Description
These Mini Veggie Quiches are a delicious and easy-to-make snack or appetizer featuring a savory blend of eggs, cheddar cheese, and fresh vegetables baked in a flaky pie crust. Perfect for gatherings or a quick bite, they combine sautéed bell peppers, onions, and spinach for a flavorful and wholesome treat that can be served warm or at room temperature.
Ingredients
Filling
- 1 cup milk
- 4 large eggs
- 1 cup shredded cheddar cheese
- 1 cup chopped fresh spinach
- ½ cup diced bell pepper (any color)
- ½ cup diced onion
- ½ teaspoon garlic powder
- ½ teaspoon salt
- ¼ teaspoon black pepper
- 1 tablespoon olive oil
Crust
- 1 package (1.9 oz) refrigerated pie crusts (or homemade crust)
Instructions
- Preheat Oven: Preheat your oven to 375°F (190°C) to ensure it’s hot and ready for baking the quiches.

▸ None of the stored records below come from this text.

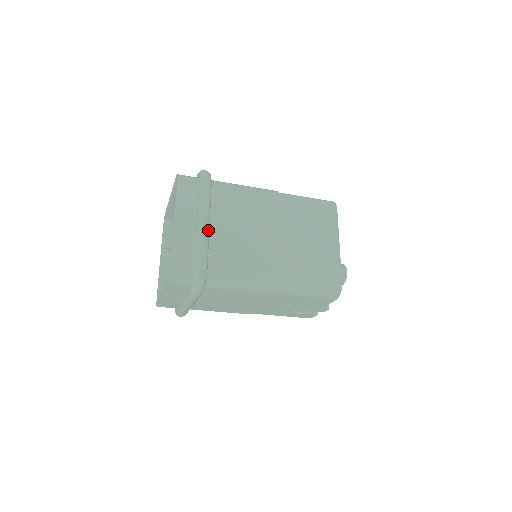
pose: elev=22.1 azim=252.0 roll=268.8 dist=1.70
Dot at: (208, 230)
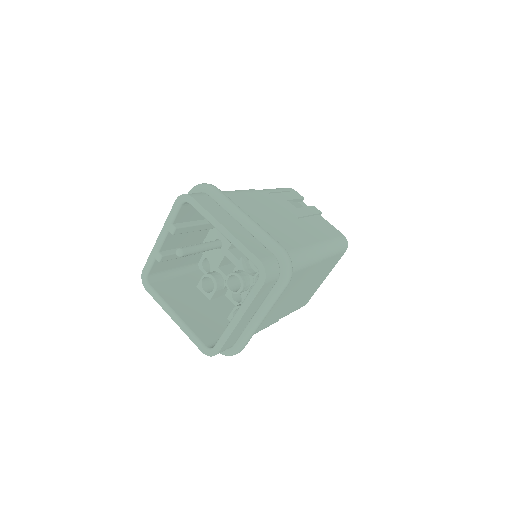
Dot at: occluded
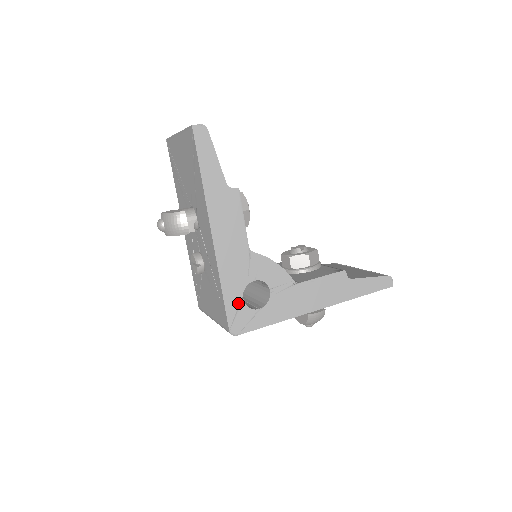
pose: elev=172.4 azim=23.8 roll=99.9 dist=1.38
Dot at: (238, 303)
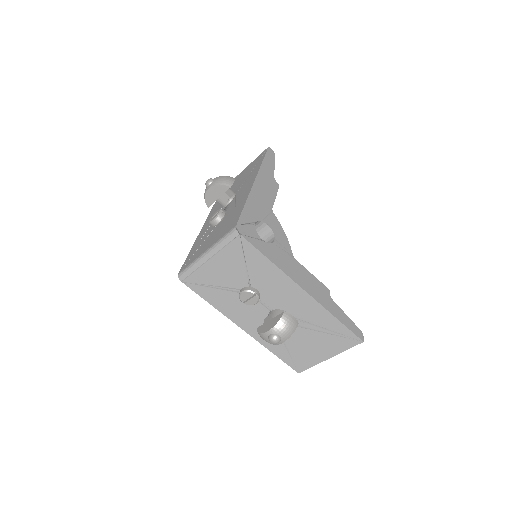
Dot at: (251, 221)
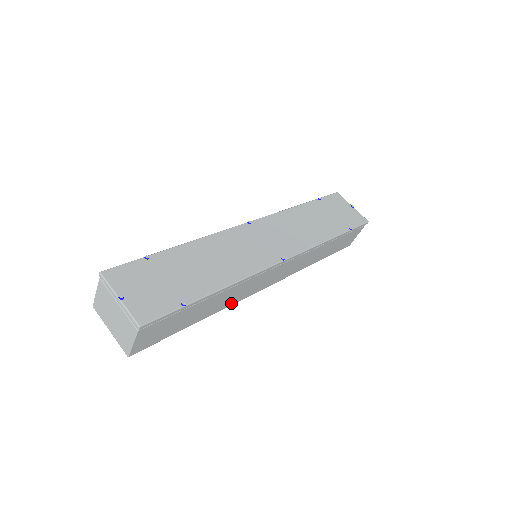
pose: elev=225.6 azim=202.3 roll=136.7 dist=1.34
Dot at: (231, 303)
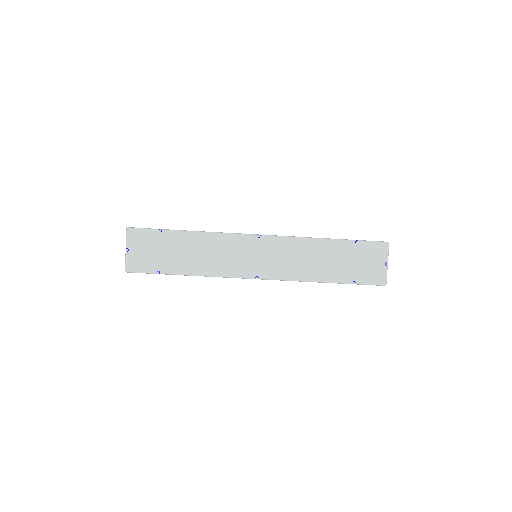
Dot at: occluded
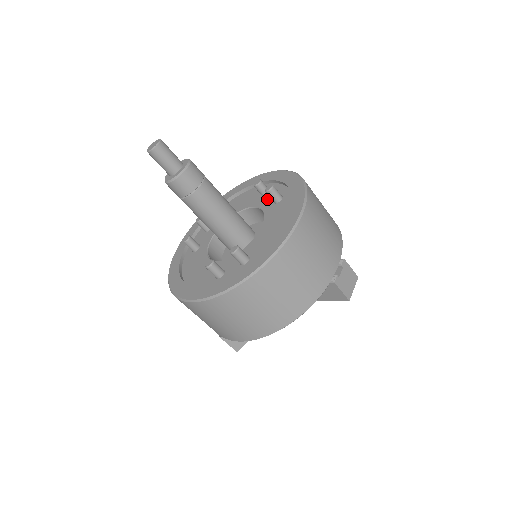
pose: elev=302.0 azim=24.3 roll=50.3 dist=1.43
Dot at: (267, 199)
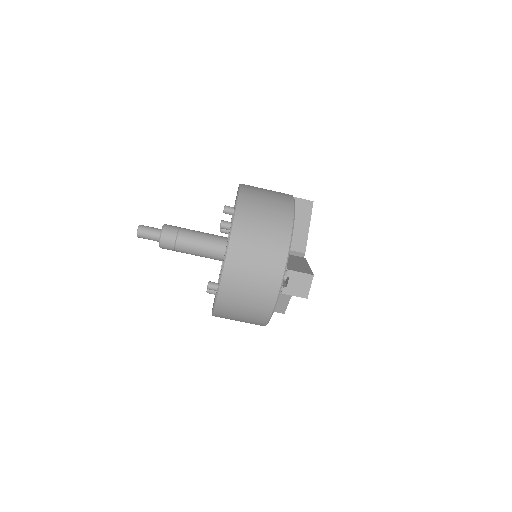
Dot at: occluded
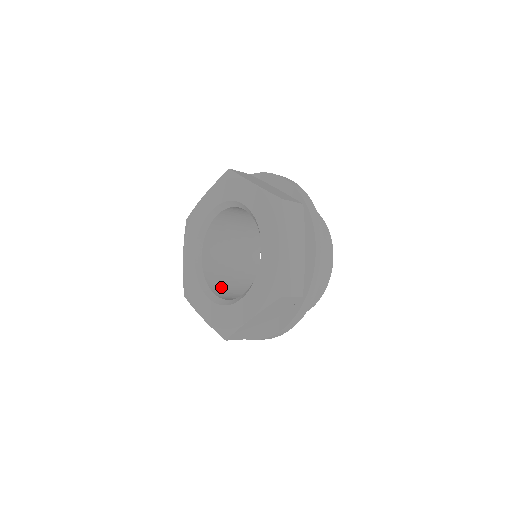
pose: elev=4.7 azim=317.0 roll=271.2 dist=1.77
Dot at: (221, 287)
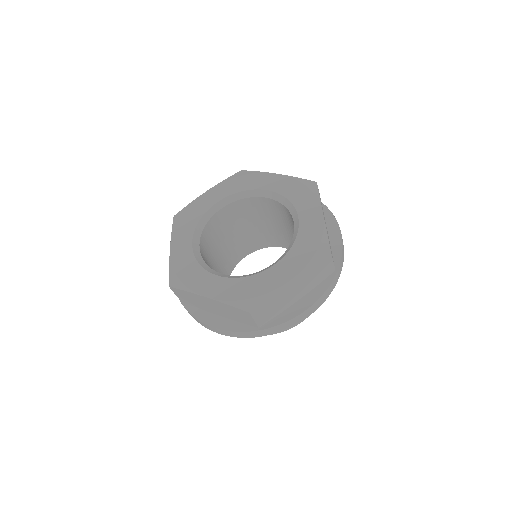
Dot at: occluded
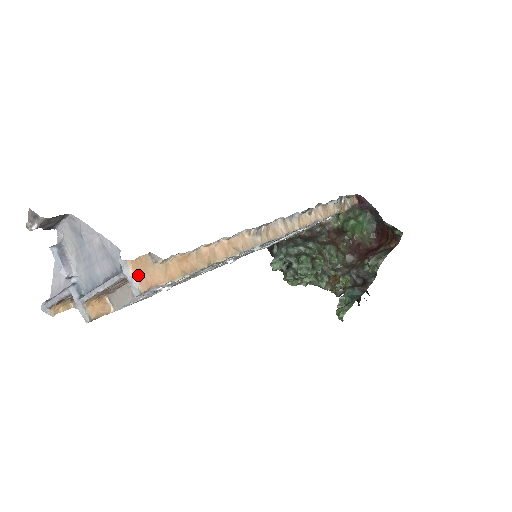
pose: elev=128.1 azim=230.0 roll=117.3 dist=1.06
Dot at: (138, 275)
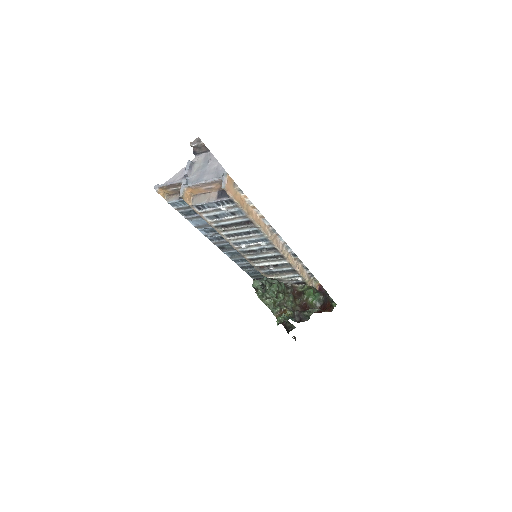
Dot at: (228, 182)
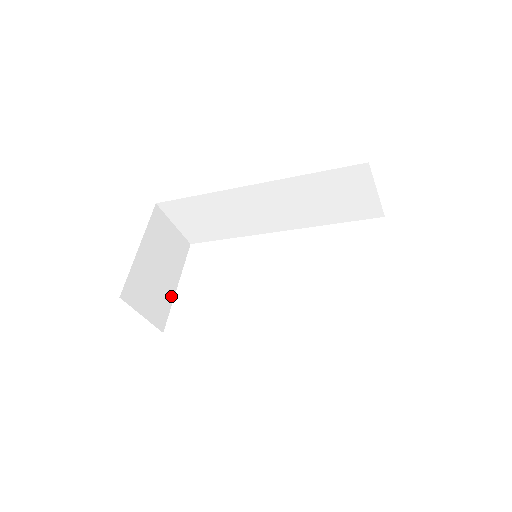
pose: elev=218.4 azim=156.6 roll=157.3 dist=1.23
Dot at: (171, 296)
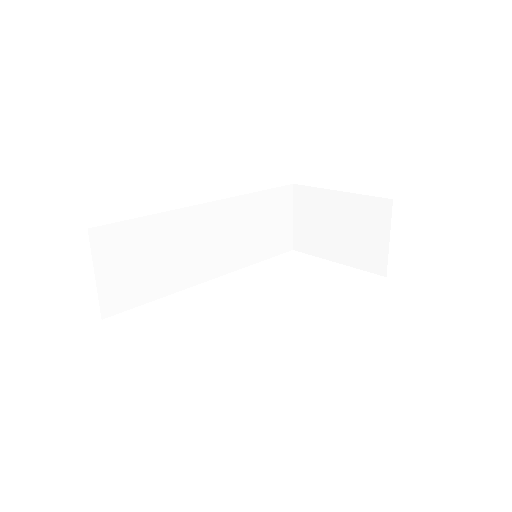
Dot at: occluded
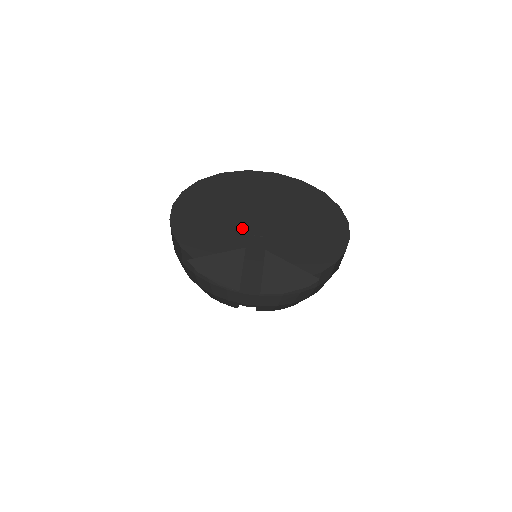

- Sauté Vegetables: Heat 1 tablespoon of olive oil in a skillet over medium heat. Add the diced onion and bell pepper, sautéing for 5 minutes or until softened.
- Add Spinach: Stir in the chopped spinach and cook for an additional 2 minutes until the spinach wilts. Remove the skillet from heat and allow the mixture to cool slightly.
- Mix Egg Base: In a mixing bowl, whisk together 1 cup of milk, 4 large eggs, ½ teaspoon garlic powder, ½ teaspoon salt, and ¼ teaspoon black pepper until well combined.
- Combine Ingredients: Fold the sautéed vegetables and 1 cup of shredded cheddar cheese into the egg mixture, ensuring even distribution.
- Prepare Crusts: Roll out the refrigerated pie crust on a lightly floured surface. Using a 3-inch round cutter, cut circles and press each circle into a greased muffin tin to form the quiche shells.
- Fill Crusts: Pour the egg and vegetable mixture into each crust, filling about three-quarters full to allow room for rising.
- Bake: Place the muffin tin in the preheated oven and bake for 20 to 25 minutes, or until the quiches are fully set and the tops are golden brown.
- Cool and Serve: Allow the mini quiches to cool slightly in the tin before gently removing them. Serve warm or at room temperature.
Notes
- Use any color bell pepper based on your preference or availability.
- Ensure the pie crust is fully thawed if using refrigerated dough for easier handling.
- These quiches can be made ahead and refrigerated for up to 3 days or frozen for longer storage.
- To reheat, warm in the oven at 350°F for 10 minutes or until heated through.
- Feel free to add other veggies like mushrooms or tomatoes for variation.